- Displaced people await aid from the government
- Daesh has frequently been met with resistance from locals, due to its extremist conduct
KABUL: Hundreds of Afghan families have been forced to leave their villages because of fighting between the Taliban and affiliates of Daesh in eastern Nangarhar province in recent weeks, officials said on Wednesday.
The fighting concentrated in the Shinwari and Khoghani districts of the province, which borders Pakistan, and has served as a bastion for Daesh loyalists since the group emerged in Afghanistan in late 2014.
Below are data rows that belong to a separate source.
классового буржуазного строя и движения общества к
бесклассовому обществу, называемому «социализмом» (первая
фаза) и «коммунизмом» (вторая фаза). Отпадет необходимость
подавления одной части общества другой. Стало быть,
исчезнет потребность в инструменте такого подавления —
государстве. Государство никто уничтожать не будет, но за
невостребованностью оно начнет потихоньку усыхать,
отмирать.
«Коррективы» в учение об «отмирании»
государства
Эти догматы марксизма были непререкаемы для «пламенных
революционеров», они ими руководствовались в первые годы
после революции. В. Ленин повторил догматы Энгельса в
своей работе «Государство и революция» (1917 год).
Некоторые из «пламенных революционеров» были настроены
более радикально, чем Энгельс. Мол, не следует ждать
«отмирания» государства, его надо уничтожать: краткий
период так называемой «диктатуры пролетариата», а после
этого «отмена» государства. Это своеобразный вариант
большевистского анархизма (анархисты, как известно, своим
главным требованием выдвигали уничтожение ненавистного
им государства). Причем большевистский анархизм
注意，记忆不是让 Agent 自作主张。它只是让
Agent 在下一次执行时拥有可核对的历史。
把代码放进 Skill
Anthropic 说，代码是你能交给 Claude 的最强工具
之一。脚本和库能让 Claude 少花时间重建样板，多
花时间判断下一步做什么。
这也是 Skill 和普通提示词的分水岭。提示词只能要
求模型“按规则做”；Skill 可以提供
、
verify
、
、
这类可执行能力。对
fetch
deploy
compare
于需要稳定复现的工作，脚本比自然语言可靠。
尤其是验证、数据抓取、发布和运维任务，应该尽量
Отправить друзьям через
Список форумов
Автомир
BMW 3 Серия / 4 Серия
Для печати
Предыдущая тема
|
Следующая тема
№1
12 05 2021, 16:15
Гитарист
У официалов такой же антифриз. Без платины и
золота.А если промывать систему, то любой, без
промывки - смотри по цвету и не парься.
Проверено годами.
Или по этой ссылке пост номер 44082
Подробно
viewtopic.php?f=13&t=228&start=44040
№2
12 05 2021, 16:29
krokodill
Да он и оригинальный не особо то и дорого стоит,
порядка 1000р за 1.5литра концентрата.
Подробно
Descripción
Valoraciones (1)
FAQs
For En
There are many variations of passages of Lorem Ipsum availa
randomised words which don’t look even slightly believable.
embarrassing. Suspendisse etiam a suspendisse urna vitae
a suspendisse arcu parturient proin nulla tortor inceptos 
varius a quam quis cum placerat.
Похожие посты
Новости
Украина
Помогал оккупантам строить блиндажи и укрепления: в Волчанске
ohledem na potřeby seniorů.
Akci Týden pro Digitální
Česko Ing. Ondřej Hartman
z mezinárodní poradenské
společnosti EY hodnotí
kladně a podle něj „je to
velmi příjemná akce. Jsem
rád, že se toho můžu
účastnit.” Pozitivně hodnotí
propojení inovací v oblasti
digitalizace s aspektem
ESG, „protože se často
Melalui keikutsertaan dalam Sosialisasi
Most of the displaced, including children and the elderly, have ended up in the desert, where they face soaring heat, lack of water, shelter and food, Aryan Youn, a local delegate, told Arab News.
“These people have suffered casualties and now live in miserable conditions. It is nearly 50 degrees there. A few families have received aid from locals and traders, but the government has not provided any aid for them yet because of bureaucracy,” she said.
Fighting in Nangarhar broke out days before the holy month of Ramadan after Daesh tried to take control of Taliban territory.
Najibullah Qayoumi, head of the provincial department for refugees, said the government has provided aid to some of those displaced and confirmed that families have settled in the desert.
He told Arab News the number of displaced was over 13,000.
“The fighting erupted in one area and then spread to other parts, so like many other people we had to flee,” Tawakal Shah, a displaced resident, said.
FASTFACT
The terrorist organization wanted to gain control of Taliban strongholds in Nangahar province.
Shah Mahmood Miakhel, governor of Nangarhar, told Arab News both Daesh and the Taliban were enemies of the government and that it has used airstrikes against both groups. He added that Daesh had filled the vacuum created after a government airstrike wiped out a number of Taliban leaders in April.
The governor’s spokesman, Attaullah Khogyani, refused to be drawn on whether Afghan forces would be deployed against the two groups. He also refused to answer questions on how the organizations had gained such a foothold in the region, after a series of prolonged operations against them by the US and Afghan soldiers. Washington famously dropped the world’s largest bomb, nicknamed the “Mother of all Bombs” (MOAB) on militants in 2017.
Daesh has frequently been met with resistance from locals, due to its extremist conduct, including forcefully marrying young girls and killing community elders in brutal ways.
Waheed Mozhdah, an analyst, said the spread of Daesh’s activities in Afghanistan had “raised lots of questions and suspicions not only among ordinary Afghans, but the Taliban too.
“One reason why the Taliban are hesitant about talks (with the US) is that they think America is bringing Daesh to Afghanistan. The Taliban have openly said that America is aiding Daesh here,” he said.
US officials have repeatedly rejected as baseless accusations raised by Iran, Russia and former Afghan President Hamid Karzai that Washington is helping Daesh in Afghanistan to destabilize the region.
Some 1.4 million Afghans have been internally displaced due to the conflict, as well as natural disasters, in the last 18 years.